----- TASK DATA

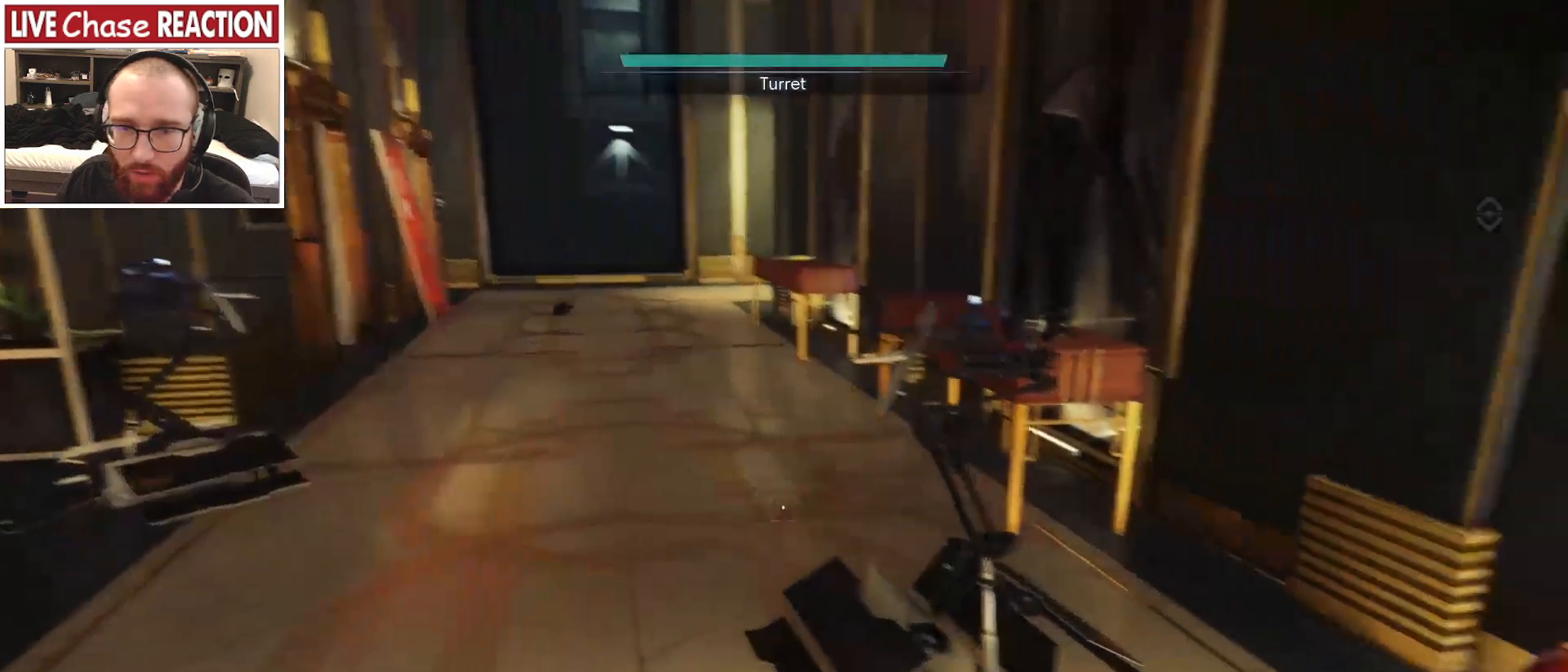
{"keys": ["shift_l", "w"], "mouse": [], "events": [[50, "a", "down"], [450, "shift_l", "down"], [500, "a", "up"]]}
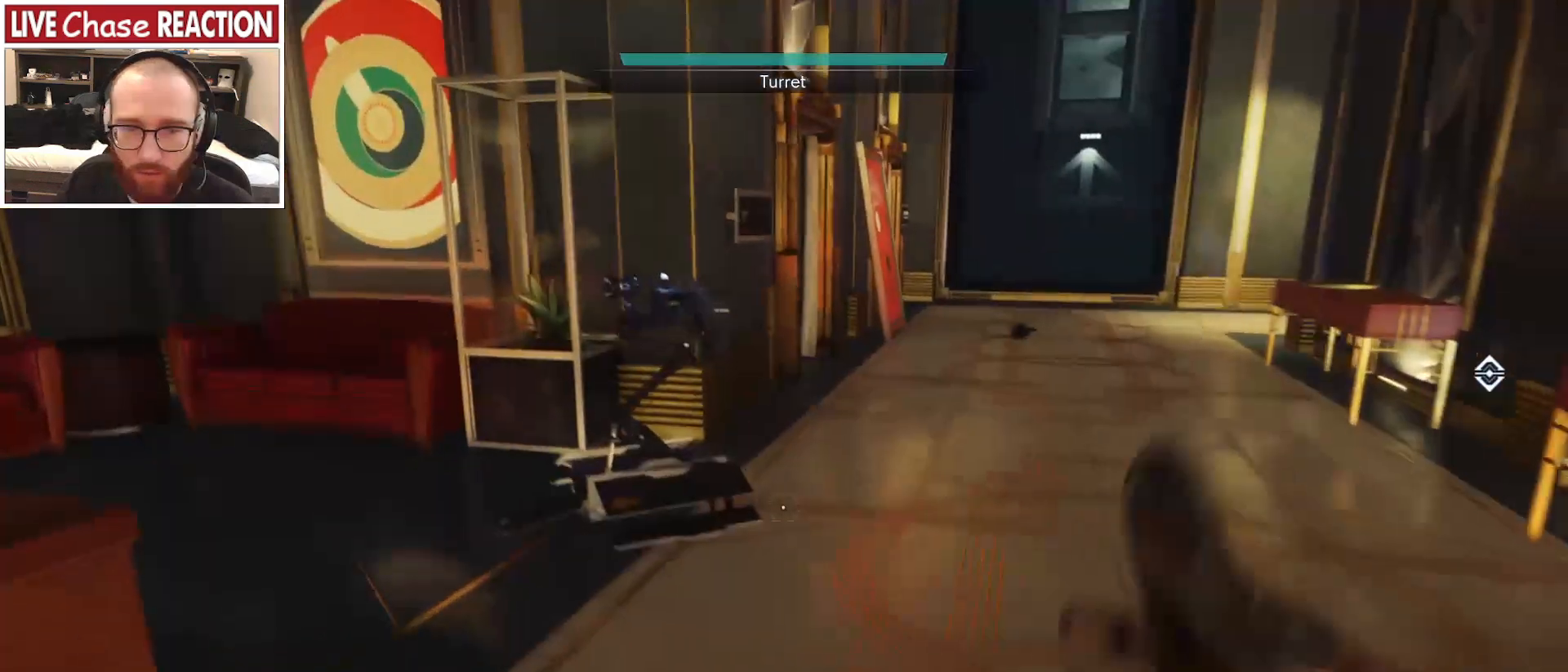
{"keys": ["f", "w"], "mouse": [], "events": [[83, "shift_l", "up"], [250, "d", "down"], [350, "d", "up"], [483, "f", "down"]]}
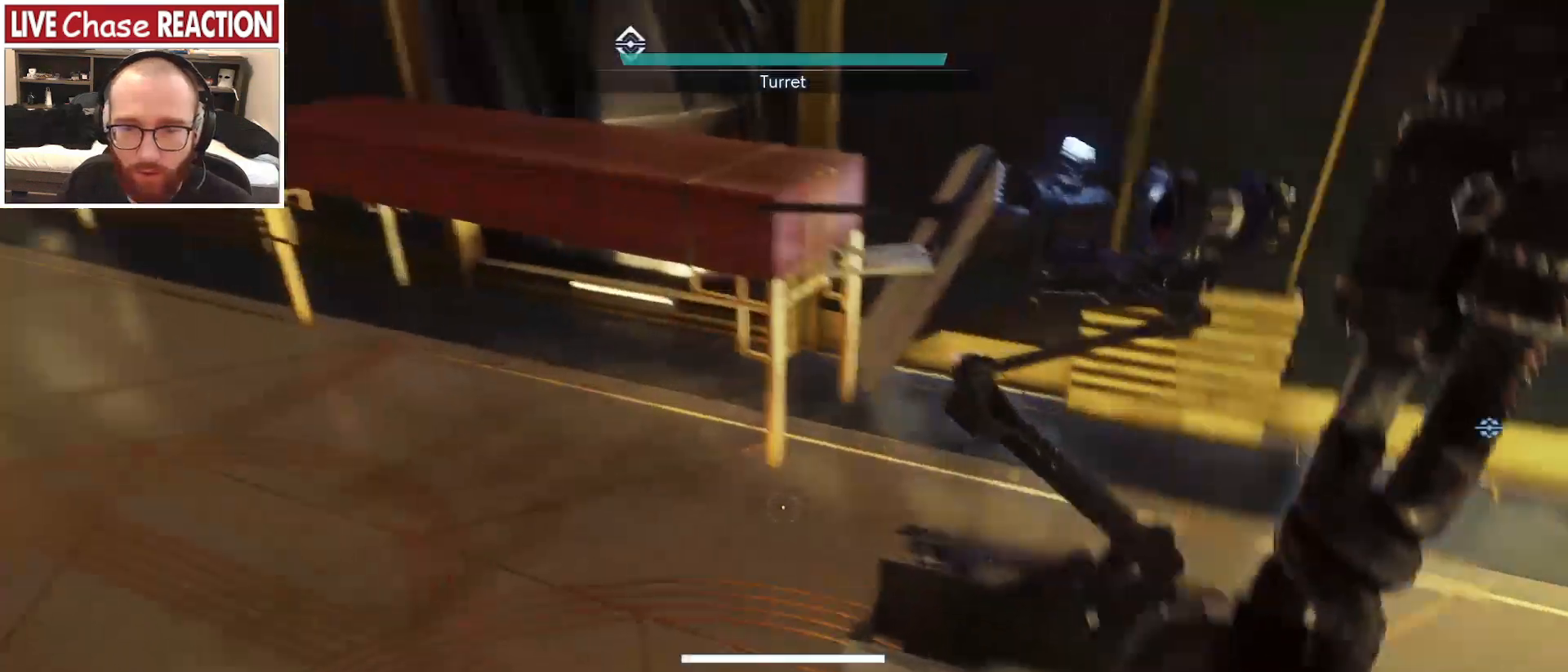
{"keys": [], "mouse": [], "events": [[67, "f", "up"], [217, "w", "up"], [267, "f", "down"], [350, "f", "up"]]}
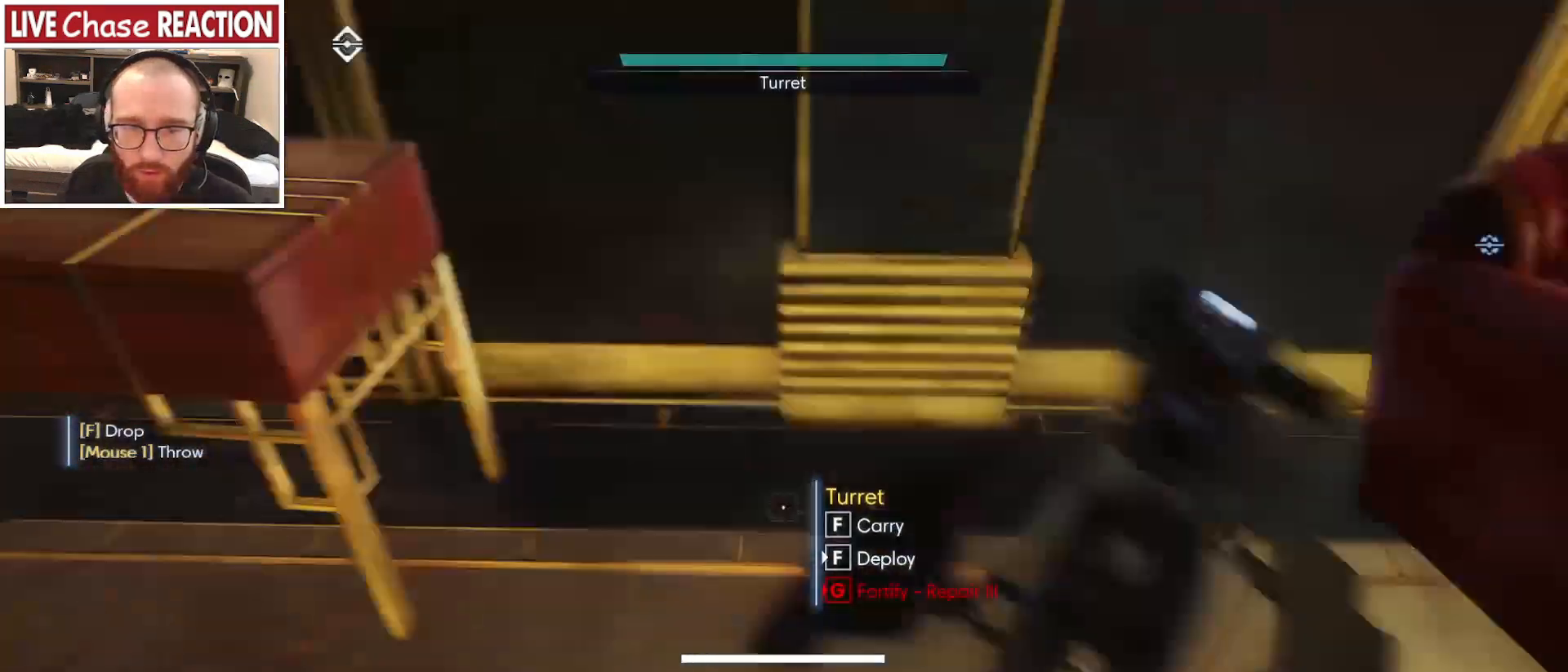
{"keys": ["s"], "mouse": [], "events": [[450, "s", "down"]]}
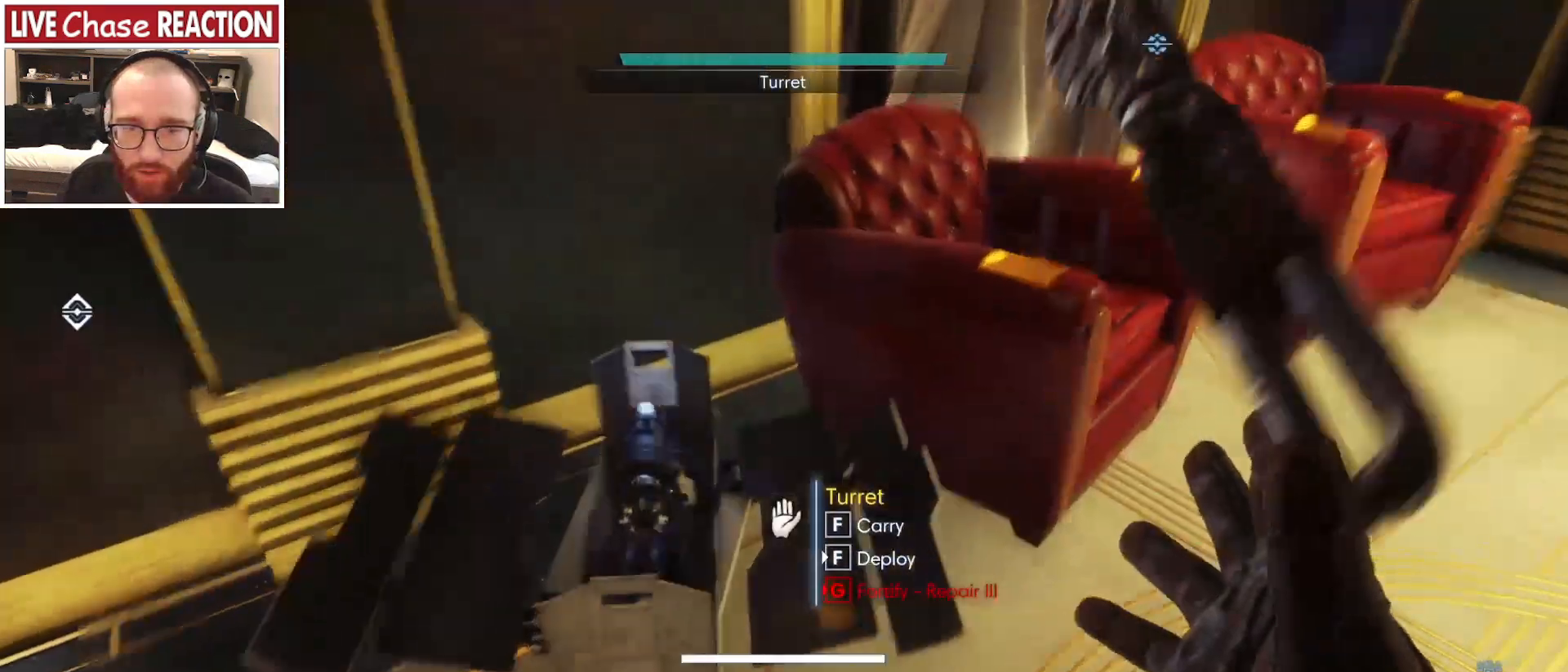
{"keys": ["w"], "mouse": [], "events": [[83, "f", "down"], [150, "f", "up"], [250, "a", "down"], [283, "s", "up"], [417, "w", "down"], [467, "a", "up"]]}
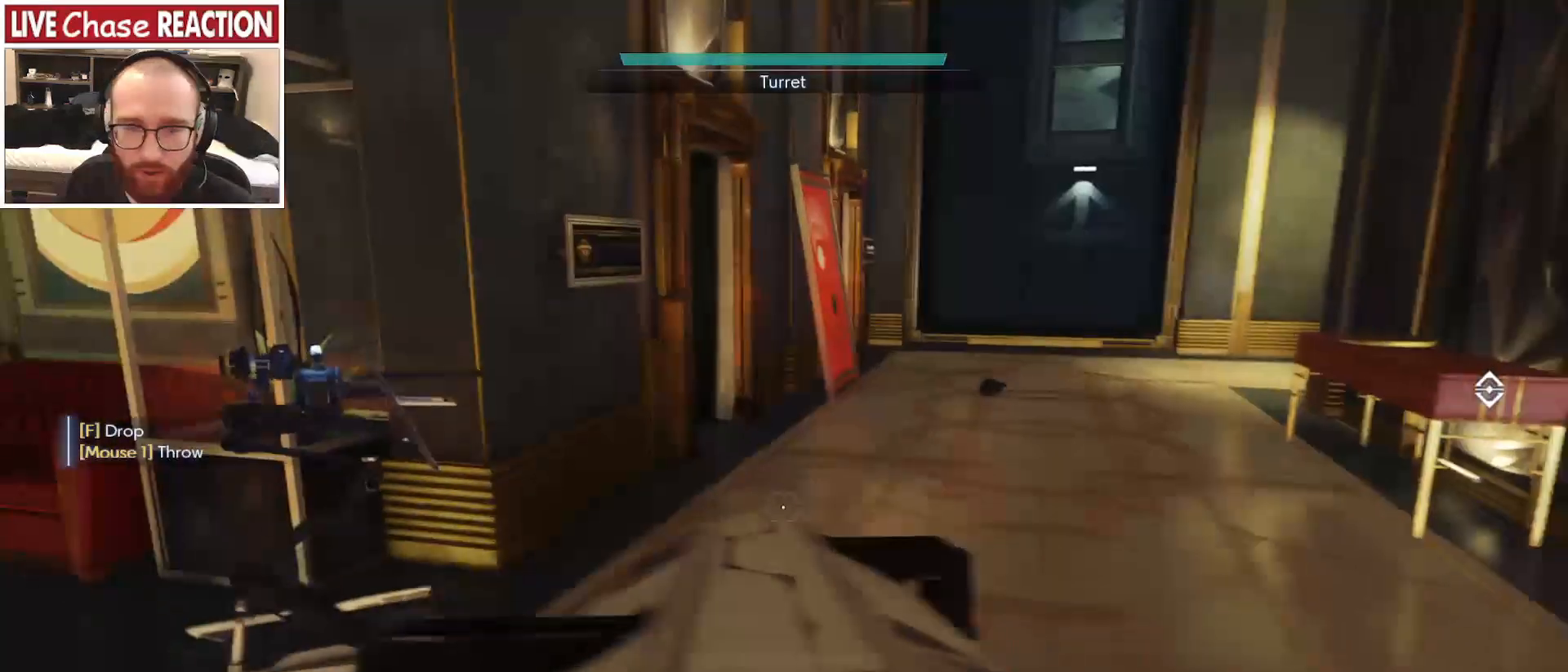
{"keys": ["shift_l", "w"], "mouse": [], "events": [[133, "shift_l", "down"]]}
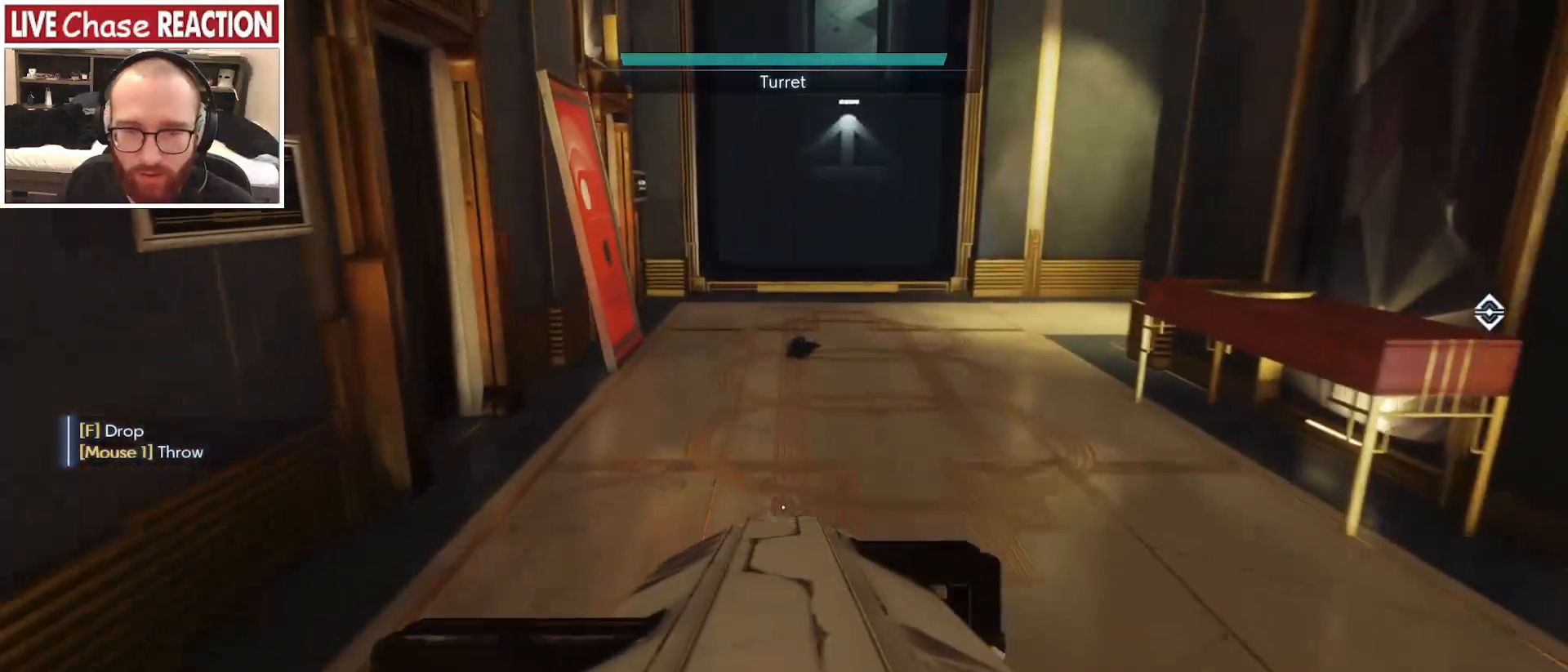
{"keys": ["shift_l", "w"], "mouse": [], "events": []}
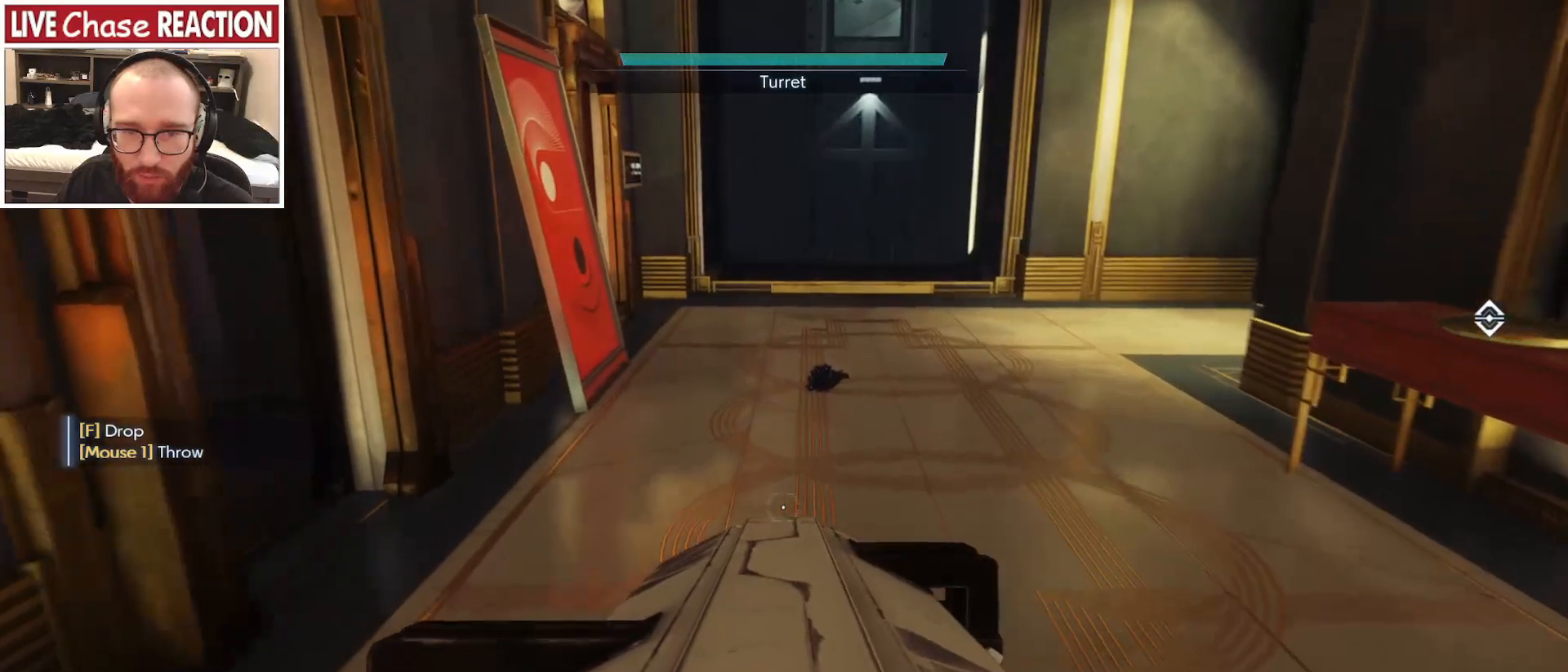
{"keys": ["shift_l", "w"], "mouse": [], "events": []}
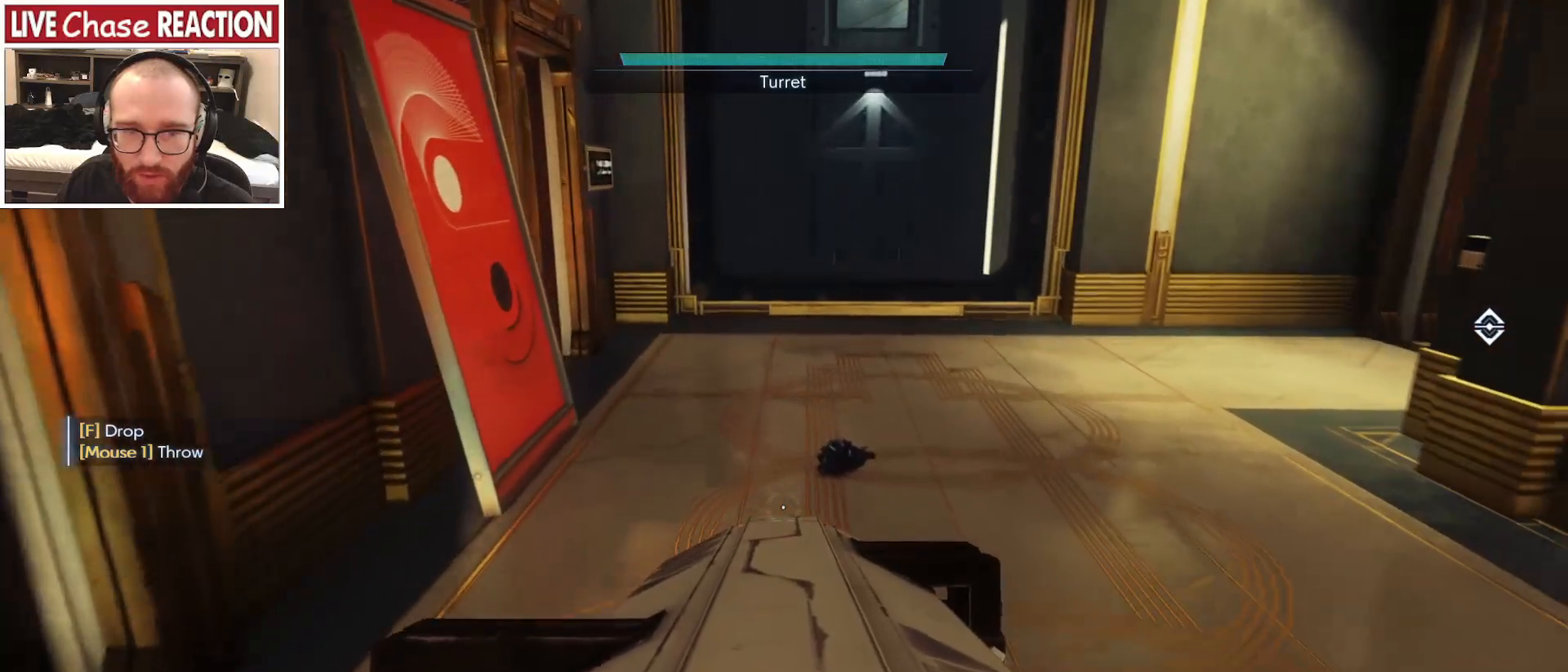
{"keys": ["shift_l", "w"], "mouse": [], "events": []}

----------

WHAT NEEDS TO BE DONE: Line by line, retype the records above exactly, minus the images.

FINISHED TASK:
{"keys": ["shift_l", "w"], "mouse": [], "events": [[50, "a", "down"], [450, "shift_l", "down"], [500, "a", "up"]]}
{"keys": ["f", "w"], "mouse": [], "events": [[83, "shift_l", "up"], [250, "d", "down"], [350, "d", "up"], [483, "f", "down"]]}
{"keys": [], "mouse": [], "events": [[67, "f", "up"], [217, "w", "up"], [267, "f", "down"], [350, "f", "up"]]}
{"keys": ["s"], "mouse": [], "events": [[450, "s", "down"]]}
{"keys": ["w"], "mouse": [], "events": [[83, "f", "down"], [150, "f", "up"], [250, "a", "down"], [283, "s", "up"], [417, "w", "down"], [467, "a", "up"]]}
{"keys": ["shift_l", "w"], "mouse": [], "events": [[133, "shift_l", "down"]]}
{"keys": ["shift_l", "w"], "mouse": [], "events": []}
{"keys": ["shift_l", "w"], "mouse": [], "events": []}
{"keys": ["shift_l", "w"], "mouse": [], "events": []}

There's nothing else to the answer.